Stored data
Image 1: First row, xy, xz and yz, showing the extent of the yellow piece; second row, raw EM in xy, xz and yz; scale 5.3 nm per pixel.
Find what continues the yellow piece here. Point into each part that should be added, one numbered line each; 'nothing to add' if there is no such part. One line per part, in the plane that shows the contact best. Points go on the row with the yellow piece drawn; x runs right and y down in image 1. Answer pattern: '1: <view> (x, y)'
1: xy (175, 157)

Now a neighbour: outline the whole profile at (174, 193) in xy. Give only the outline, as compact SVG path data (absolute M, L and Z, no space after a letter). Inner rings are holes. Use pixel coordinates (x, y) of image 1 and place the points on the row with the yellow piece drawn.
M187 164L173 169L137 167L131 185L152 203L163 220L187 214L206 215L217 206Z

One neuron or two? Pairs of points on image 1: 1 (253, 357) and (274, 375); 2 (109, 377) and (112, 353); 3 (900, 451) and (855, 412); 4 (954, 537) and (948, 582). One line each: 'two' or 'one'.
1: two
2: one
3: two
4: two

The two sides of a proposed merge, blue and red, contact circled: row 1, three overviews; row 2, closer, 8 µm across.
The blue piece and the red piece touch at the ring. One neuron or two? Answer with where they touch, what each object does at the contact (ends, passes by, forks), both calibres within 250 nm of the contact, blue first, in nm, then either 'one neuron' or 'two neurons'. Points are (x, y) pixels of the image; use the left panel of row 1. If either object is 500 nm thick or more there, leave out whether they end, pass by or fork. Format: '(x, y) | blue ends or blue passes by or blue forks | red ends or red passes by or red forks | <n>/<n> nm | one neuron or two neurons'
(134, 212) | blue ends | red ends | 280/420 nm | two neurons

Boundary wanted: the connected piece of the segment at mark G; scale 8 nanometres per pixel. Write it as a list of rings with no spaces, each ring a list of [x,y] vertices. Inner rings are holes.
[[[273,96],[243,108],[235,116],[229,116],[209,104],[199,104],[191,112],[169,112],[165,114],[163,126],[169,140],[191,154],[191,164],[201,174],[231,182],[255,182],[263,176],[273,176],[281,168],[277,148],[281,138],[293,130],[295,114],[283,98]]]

What is being asked:
With every line intact, print the records above again.

Answer:
Image 1: First row, xy, xz and yz, showing the extent of the yellow piece; second row, raw EM in xy, xz and yz; scale 5.3 nm per pixel.
Find what continues the yellow piece here. Point into each part that should be added, one numbered line each; 'nothing to add' if there is no such part. One line per part, in the plane that shows the contact best. Points go on the row with the yellow piece drawn; x runs right and y down in image 1. Answer pattern: '1: <view> (x, y)'
1: xy (175, 157)

Now a neighbour: outline the whole profile at (174, 193) in xy. Give only the outline, as compact SVG path data (absolute M, L and Z, no space after a letter). Inner rings are holes. Use pixel coordinates (x, y) of image 1 and place the points on the row with the yellow piece drawn.
M187 164L173 169L137 167L131 185L152 203L163 220L187 214L206 215L217 206Z

One neuron or two? Pairs of points on image 1: 1 (253, 357) and (274, 375); 2 (109, 377) and (112, 353); 3 (900, 451) and (855, 412); 4 (954, 537) and (948, 582). One line each: 'two' or 'one'.
1: two
2: one
3: two
4: two

The two sides of a proposed merge, blue and red, contact circled: row 1, three overviews; row 2, closer, 8 µm across.
The blue piece and the red piece touch at the ring. One neuron or two? Answer with where they touch, what each object does at the contact (ends, passes by, forks), both calibres within 250 nm of the contact, blue first, in nm, then either 'one neuron' or 'two neurons'. Points are (x, y) pixels of the image; use the left panel of row 1. If either object is 500 nm thick or more there, leave out whether they end, pass by or fork. Format: '(x, y) | blue ends or blue passes by or blue forks | red ends or red passes by or red forks | <n>/<n> nm | one neuron or two neurons'
(134, 212) | blue ends | red ends | 280/420 nm | two neurons

Boundary wanted: the connected piece of the segment at mark G; scale 8 nanometres per pixel. Write it as a list of rings with no spaces, each ring a list of [x,y] vertices. Inner rings are holes.
[[[273,96],[243,108],[235,116],[229,116],[209,104],[199,104],[191,112],[169,112],[165,114],[163,126],[169,140],[191,154],[191,164],[201,174],[231,182],[255,182],[263,176],[273,176],[281,168],[277,148],[281,138],[293,130],[295,114],[283,98]]]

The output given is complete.